> _Trecho fornecido_:
--
Seita judia que se formou por volta de 248 a.C.; assim nomeada devido a Sadoc, seu fundador. Os saduceus não acreditavam nem na imortalidade da alma, nem na ressurreição, nem nos bons e maus anjos. Entretanto, acreditavam em Deus, mas não esperavam nada após a morte, somente o serviam em vista de recompensas temporais que, segundo a crença que tinham, era ao que se limitava sua Providência. A satisfação dos sentidos era para eles o objetivo essencial da vida. Quanto às Escrituras, os saduceus se prendiam ao texto da antiga lei, não admitindo nem a tradição, nem nenhuma interpretação; colocavam as boas obras e a execução pura e simples da lei acima das práticas exteriores do culto. Eram, como podemos ver, os materialistas, os deístas e os sensualistas daquela época. Essa seita era pouco numerosa, mas contava com personagens importantes, e se tornou um partido político constantemente oposto aos fariseus.

 

Não deixa de ser um tanto ilógico associar uma seita que cria em Deus e o temia com materialistas. O fato de crerem que esta vida era a única que poderiam almejar não os torna automaticamente sensualistas. Se as punições também eram deste mundo, era preciso seguir condutas éticas para evitá-las, e isso também pode ser encontrado na Antiga Lei. Seria um pouco de preconceito por não crerem em vida após a morte?

 

(162) Existe ao menos um fragmento encontrado em Qumran (4Q521) que descreve Deus, na era do Messias, a curar feridos e ressuscitar os mortos. Se esse texto for de composição da seita, então ela também cria na ressurreição dos mortos pós apocalíptica.

 

(163) Vide [Ehrman (2005), cap VII, p. 198]. Boa parte da linha de raciocínio extraída neste capítulo veio de [Ehrman (2005), cap VI e VII], [Vermes (2004), cap. III, p. 115-6], [Vermes (2006a), cap. X, p. 430-5], [Vermes (2006b), cap. VII, p. 263-79], [Charlesworth, Introdução, p. xxxiii]. O principal, digamos, acréscimo feito aqui foi transcrever os textos que esses autores muitas vezes apenas dão em forma de referência.
--
> _Registros fornecidos_:
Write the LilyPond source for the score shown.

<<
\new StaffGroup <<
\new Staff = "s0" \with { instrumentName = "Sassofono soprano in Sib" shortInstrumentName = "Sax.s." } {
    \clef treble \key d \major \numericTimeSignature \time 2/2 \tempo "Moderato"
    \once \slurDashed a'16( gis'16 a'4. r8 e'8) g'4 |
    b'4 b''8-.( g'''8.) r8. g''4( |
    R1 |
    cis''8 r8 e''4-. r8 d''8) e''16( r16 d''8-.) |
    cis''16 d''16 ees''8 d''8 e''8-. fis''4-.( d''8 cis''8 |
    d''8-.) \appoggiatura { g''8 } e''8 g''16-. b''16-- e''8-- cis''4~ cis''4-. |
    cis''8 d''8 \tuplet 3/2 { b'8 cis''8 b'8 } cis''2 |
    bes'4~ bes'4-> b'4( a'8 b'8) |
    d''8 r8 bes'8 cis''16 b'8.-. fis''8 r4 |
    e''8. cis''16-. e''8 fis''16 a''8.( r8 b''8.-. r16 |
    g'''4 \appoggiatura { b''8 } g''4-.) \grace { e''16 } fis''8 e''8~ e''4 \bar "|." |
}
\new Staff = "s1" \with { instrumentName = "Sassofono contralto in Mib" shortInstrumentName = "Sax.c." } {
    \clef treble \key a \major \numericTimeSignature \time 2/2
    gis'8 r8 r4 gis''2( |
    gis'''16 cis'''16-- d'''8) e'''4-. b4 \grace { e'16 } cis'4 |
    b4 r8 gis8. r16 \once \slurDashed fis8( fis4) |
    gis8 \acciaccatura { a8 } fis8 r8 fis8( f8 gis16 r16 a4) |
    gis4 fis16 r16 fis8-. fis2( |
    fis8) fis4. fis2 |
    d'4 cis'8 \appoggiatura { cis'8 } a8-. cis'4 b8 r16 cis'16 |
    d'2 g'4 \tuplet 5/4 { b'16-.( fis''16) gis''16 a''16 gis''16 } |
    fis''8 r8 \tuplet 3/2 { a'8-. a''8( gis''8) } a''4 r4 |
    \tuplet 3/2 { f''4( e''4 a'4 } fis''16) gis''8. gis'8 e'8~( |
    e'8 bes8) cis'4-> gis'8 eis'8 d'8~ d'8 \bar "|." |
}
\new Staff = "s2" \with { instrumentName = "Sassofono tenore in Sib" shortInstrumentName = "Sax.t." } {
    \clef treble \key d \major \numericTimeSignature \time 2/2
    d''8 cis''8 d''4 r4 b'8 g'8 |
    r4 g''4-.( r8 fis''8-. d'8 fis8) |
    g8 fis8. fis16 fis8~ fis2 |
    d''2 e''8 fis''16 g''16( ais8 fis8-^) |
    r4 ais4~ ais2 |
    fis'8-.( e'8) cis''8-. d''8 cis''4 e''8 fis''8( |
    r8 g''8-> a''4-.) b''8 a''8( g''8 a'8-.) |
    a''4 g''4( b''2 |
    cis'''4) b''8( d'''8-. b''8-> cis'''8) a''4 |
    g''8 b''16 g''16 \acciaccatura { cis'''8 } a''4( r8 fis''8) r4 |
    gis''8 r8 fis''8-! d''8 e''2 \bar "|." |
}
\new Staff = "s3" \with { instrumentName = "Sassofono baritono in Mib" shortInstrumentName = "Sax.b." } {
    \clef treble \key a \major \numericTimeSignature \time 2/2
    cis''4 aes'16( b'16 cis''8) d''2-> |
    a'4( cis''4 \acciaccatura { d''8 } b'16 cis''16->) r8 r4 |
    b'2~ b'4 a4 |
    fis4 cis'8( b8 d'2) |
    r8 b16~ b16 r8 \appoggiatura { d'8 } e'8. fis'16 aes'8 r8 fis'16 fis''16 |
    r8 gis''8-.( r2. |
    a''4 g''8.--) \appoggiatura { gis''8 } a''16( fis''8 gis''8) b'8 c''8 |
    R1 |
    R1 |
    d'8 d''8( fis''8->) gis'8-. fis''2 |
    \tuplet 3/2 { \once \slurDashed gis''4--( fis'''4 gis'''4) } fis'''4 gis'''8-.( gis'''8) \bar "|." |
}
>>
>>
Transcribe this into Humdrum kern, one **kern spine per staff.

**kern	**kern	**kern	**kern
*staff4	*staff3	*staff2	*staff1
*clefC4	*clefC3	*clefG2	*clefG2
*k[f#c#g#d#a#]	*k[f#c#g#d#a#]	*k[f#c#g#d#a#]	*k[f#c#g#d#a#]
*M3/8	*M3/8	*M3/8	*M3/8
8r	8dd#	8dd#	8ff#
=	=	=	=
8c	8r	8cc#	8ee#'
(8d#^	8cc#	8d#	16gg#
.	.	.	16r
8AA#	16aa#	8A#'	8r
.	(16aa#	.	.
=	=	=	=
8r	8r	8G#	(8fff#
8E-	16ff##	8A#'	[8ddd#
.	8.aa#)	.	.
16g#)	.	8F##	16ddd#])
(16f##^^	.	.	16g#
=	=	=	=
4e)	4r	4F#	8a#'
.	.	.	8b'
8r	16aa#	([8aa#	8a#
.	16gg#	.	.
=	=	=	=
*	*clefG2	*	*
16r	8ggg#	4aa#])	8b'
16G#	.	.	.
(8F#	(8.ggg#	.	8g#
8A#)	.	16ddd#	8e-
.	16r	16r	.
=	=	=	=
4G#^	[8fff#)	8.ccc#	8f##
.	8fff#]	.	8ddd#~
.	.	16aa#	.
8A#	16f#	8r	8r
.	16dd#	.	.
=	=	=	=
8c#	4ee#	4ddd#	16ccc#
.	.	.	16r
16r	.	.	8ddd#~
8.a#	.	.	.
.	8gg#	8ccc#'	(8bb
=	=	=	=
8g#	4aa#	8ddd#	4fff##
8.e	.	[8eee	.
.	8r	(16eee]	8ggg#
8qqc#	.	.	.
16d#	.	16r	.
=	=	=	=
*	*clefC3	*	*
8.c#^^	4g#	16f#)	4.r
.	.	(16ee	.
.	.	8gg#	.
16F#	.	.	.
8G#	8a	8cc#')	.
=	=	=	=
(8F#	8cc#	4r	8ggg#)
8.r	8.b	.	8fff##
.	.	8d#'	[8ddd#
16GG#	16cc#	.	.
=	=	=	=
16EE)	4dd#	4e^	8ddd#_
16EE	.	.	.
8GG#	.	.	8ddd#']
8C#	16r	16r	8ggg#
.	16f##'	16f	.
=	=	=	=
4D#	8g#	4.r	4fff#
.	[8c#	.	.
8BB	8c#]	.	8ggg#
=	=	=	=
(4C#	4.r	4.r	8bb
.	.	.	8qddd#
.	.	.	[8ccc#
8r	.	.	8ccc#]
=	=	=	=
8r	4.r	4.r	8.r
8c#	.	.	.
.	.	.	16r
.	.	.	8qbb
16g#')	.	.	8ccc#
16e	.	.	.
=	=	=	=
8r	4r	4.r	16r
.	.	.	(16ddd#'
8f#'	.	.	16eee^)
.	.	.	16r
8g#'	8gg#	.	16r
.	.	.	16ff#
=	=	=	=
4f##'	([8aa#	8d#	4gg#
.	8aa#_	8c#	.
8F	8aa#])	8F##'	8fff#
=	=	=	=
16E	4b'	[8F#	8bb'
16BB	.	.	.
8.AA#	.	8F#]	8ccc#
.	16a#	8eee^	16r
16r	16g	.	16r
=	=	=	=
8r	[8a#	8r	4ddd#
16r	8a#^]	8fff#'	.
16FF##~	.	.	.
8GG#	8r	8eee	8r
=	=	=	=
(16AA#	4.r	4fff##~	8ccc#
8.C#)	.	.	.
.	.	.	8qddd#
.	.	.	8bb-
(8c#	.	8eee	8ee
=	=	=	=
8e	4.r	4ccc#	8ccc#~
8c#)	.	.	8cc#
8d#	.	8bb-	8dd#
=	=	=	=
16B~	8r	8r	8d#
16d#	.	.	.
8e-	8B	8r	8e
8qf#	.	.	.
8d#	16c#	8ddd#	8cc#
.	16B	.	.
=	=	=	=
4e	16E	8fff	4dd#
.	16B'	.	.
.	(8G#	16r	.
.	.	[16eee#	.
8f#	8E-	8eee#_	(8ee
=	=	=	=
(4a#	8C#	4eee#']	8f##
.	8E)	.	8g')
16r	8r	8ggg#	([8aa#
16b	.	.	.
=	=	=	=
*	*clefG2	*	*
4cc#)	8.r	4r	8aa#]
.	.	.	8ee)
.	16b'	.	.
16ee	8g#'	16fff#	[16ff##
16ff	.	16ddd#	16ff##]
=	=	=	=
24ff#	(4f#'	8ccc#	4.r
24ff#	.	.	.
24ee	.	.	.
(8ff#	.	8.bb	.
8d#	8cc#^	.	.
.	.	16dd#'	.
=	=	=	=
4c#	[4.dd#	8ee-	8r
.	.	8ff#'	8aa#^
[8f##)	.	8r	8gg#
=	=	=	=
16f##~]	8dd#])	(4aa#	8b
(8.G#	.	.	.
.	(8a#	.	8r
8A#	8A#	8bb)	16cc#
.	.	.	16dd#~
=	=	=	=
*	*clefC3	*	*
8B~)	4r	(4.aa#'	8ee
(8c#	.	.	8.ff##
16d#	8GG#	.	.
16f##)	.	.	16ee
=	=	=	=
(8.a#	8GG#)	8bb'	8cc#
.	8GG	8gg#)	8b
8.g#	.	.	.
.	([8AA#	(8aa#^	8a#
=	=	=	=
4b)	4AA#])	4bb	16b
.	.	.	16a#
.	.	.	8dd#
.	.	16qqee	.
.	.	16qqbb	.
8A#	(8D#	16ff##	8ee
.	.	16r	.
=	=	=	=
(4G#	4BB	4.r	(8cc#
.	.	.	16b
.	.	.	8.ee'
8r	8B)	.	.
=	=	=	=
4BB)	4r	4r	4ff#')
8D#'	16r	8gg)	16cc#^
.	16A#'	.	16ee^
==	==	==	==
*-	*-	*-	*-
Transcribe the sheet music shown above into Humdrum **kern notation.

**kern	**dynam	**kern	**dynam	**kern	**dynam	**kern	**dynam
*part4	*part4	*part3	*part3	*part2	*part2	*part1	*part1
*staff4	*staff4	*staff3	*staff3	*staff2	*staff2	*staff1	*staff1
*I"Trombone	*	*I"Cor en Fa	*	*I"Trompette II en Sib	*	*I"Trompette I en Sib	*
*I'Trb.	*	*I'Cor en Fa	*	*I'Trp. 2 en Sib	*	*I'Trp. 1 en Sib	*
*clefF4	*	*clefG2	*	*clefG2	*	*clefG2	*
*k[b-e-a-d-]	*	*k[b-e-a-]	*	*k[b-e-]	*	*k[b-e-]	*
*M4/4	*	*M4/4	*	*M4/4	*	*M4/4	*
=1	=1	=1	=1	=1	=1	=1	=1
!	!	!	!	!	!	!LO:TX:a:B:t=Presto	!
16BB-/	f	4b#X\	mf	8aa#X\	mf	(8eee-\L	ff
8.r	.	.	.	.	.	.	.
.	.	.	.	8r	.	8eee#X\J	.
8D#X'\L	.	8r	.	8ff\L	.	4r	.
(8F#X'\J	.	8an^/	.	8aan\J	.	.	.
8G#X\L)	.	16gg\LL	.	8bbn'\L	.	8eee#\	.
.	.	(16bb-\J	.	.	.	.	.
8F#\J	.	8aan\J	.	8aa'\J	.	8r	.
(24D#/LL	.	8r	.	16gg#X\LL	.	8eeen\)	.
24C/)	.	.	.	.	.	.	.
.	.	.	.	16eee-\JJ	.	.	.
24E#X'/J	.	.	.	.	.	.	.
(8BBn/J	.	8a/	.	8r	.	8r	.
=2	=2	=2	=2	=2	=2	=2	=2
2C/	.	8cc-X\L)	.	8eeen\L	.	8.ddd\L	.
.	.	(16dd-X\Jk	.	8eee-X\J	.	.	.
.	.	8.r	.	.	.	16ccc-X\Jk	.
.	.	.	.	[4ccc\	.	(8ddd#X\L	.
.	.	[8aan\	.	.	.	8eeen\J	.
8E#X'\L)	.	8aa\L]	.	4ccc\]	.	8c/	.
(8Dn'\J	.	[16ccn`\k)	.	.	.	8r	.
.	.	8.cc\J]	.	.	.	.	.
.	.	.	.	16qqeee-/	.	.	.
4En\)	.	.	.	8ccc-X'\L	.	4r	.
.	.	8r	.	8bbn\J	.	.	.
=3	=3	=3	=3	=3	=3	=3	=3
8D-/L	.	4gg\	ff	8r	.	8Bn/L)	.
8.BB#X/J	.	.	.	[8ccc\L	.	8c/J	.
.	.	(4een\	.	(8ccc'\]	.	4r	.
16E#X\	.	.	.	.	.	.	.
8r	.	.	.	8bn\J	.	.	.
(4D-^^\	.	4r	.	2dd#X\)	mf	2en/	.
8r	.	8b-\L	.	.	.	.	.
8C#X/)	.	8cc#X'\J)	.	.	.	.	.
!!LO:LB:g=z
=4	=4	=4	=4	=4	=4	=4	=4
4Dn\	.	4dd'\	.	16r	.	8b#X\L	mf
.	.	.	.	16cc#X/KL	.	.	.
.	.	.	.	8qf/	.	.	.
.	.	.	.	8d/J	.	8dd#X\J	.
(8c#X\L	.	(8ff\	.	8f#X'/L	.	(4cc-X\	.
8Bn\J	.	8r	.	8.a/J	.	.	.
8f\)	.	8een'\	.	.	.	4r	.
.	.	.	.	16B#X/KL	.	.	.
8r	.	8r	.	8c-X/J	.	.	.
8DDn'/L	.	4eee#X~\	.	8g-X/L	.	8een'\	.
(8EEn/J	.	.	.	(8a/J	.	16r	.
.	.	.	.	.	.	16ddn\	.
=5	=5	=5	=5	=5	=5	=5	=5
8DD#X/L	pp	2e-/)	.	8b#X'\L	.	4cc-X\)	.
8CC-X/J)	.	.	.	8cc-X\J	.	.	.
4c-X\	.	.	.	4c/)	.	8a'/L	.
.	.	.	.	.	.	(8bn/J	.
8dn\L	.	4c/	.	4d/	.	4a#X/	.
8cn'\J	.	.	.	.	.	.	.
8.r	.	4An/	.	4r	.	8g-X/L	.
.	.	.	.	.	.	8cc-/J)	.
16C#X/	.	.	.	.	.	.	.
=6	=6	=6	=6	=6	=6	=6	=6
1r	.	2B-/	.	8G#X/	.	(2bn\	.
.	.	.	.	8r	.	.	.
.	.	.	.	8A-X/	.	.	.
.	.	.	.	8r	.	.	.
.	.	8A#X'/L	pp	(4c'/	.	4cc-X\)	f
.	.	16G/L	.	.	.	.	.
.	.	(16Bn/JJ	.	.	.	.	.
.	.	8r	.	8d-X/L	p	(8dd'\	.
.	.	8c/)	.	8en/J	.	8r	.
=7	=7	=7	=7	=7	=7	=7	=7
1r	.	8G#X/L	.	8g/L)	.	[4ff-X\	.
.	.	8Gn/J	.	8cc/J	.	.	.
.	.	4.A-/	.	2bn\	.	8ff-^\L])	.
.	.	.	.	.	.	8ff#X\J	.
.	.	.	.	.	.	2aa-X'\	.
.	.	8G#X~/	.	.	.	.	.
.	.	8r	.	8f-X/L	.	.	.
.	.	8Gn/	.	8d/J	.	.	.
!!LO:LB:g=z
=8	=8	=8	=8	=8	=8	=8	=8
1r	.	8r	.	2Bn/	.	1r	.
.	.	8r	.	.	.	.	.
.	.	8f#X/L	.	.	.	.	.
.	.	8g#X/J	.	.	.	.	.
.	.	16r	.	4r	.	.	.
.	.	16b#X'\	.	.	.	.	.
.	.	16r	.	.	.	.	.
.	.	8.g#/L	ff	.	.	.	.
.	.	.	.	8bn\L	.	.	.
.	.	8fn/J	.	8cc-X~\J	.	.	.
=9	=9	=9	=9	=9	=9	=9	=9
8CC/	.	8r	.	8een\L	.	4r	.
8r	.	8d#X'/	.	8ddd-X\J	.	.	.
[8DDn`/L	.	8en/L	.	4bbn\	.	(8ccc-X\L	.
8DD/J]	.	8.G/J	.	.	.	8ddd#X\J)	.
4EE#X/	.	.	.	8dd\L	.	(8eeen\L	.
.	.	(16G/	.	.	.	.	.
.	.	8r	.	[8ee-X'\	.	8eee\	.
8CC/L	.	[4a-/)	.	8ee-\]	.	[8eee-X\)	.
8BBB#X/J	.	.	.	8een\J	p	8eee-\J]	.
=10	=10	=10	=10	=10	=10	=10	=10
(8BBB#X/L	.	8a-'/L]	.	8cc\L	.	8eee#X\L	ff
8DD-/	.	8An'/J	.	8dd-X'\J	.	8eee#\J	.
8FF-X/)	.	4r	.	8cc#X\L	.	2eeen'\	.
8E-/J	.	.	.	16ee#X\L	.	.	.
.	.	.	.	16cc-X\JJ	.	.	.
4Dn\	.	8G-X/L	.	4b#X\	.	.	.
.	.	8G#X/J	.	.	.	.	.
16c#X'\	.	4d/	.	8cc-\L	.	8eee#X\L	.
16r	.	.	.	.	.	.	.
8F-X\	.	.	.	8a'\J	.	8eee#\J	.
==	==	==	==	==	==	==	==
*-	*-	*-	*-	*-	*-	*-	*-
--
> _Instruções da tarefa_:
- A) Quantas linhas dos registros contêm a sequência "shown"? Responda somente com o número.
- B) Como seguiria o trecho sobre os saduceus a partir do ponto em que ele termina? Escreva essa continuação.

> _Respostas do exercício_:
- A) 2

- B)
(164) Nas palavras de Ehrman [2005, cap. VI, p. 179-80]:

 

É importante considerar como os historiadores efetuam esse tipo de trabalho, para lançar minha tese principal: a de que descobrir a respeito de Jesus não é uma questão de adivinhação, por um lado, nem, por outro, de sair-se com alguma ideia imaginosa. É sempre fácil aparecer alguém – qualquer um! – com alguma alegação especulativa ou sensacionalista sobre Jesus: Jesus era casado! Jesus teve filhos! Jesus era um mago! Jesus era marxista! Jesus era um revolucionário armado! Jesus era gay (*)! Eu não estou negando que as pessoas tenham todo o direito de dizer o que quiserem sobre Jesus, sejam alegações sensacionalistas ou cautelosas. Para que possam aceitá-las, no entanto, os historiadores precisam examinar as provas. As únicas provas que dispomos são as fontes mais antigas, e não podemos simplesmente tomá-las em sentido literal, nem ficar lendo em suas entrelinhas para fazê-las dizer o que queremos que digam. Elas têm de ser usadas de maneira crítica, de acordo com critérios estabelecidos e princípios históricos.

 

Uma vez feito isso, chegamos a um entendimento historicamente plausível de Jesus, que contextualiza sua figura – suas palavras, seus atos e suas experiências – no tempo em que viveu, sem tentar fazer com que se encaixe perfeitamente no nosso tempo. Sob muitos aspectos, a imagem de Jesus que assim obtemos pode parecer estranha aos olhos modernos. Pois o fato é que Jesus parece ter sido um apocalipcista judaico que previa o fim de nossa época do mal ainda em sua própria geração. Pode não ser o Jesus sobre o qual aprendemos nas aulas de religião, nem tampouco o Jesus propagado em obras populares de ficção baseadas em alegações sensacionalistas. Mas efetivamente parece ser o Jesus da História.

 

(*)Todas essas alegações foram feitas por estudiosos (e não estudiosos) que se debruçaram sobre o Jesus histórico. Ver meu livro Jesus: Apocalyptic Prophet, pp. 21-22.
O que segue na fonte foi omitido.